_WHAT YOU WILL DO_
Set every entry down again exactly, omitting none.

_EXTRACTED MATERIAL_
◇ ◇ ◇ ◇ ◇ ◇ ◇
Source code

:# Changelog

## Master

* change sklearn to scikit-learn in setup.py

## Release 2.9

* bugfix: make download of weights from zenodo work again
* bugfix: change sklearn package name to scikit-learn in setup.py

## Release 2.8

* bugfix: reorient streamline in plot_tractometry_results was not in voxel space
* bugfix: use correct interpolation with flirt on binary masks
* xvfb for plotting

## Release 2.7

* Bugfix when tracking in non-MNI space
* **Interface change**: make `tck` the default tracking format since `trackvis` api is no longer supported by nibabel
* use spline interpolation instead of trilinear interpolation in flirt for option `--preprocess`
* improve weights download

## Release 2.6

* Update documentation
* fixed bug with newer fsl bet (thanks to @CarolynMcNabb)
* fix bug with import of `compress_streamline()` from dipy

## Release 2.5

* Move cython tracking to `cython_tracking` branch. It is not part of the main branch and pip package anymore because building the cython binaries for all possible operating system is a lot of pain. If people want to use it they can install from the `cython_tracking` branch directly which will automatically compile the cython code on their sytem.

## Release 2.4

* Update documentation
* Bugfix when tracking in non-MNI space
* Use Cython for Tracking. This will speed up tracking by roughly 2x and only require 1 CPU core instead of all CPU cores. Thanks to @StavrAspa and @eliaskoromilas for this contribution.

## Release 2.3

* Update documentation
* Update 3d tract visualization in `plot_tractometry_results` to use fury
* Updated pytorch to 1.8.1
◇ ◇ ◇ ◇ ◇ ◇ ◇
_ANSWER FOR THIS EXERCISE_
Source code

:# Changelog

## Master

* change sklearn to scikit-learn in setup.py

## Release 2.9

* bugfix: make download of weights from zenodo work again
* bugfix: change sklearn package name to scikit-learn in setup.py

## Release 2.8

* bugfix: reorient streamline in plot_tractometry_results was not in voxel space
* bugfix: use correct interpolation with flirt on binary masks
* xvfb for plotting

## Release 2.7

* Bugfix when tracking in non-MNI space
* **Interface change**: make `tck` the default tracking format since `trackvis` api is no longer supported by nibabel
* use spline interpolation instead of trilinear interpolation in flirt for option `--preprocess`
* improve weights download

## Release 2.6

* Update documentation
* fixed bug with newer fsl bet (thanks to @CarolynMcNabb)
* fix bug with import of `compress_streamline()` from dipy

## Release 2.5

* Move cython tracking to `cython_tracking` branch. It is not part of the main branch and pip package anymore because building the cython binaries for all possible operating system is a lot of pain. If people want to use it they can install from the `cython_tracking` branch directly which will automatically compile the cython code on their sytem.

## Release 2.4

* Update documentation
* Bugfix when tracking in non-MNI space
* Use Cython for Tracking. This will speed up tracking by roughly 2x and only require 1 CPU core instead of all CPU cores. Thanks to @StavrAspa and @eliaskoromilas for this contribution.

## Release 2.3

* Update documentation
* Update 3d tract visualization in `plot_tractometry_results` to use fury
* Updated pytorch to 1.8.1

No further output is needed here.